任务要求: 统计下列条目中含有字符串“slice”的行数，区分大小写，只写出行数。

给定数据:
········

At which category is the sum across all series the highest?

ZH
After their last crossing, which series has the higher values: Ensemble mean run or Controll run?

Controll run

········

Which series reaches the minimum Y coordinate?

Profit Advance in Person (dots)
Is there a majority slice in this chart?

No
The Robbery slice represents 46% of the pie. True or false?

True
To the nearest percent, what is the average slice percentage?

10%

········

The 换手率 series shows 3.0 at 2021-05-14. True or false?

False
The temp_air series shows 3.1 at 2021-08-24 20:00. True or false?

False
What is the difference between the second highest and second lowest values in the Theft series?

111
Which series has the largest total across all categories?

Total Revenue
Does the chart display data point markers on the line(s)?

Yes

········

参考解答: 3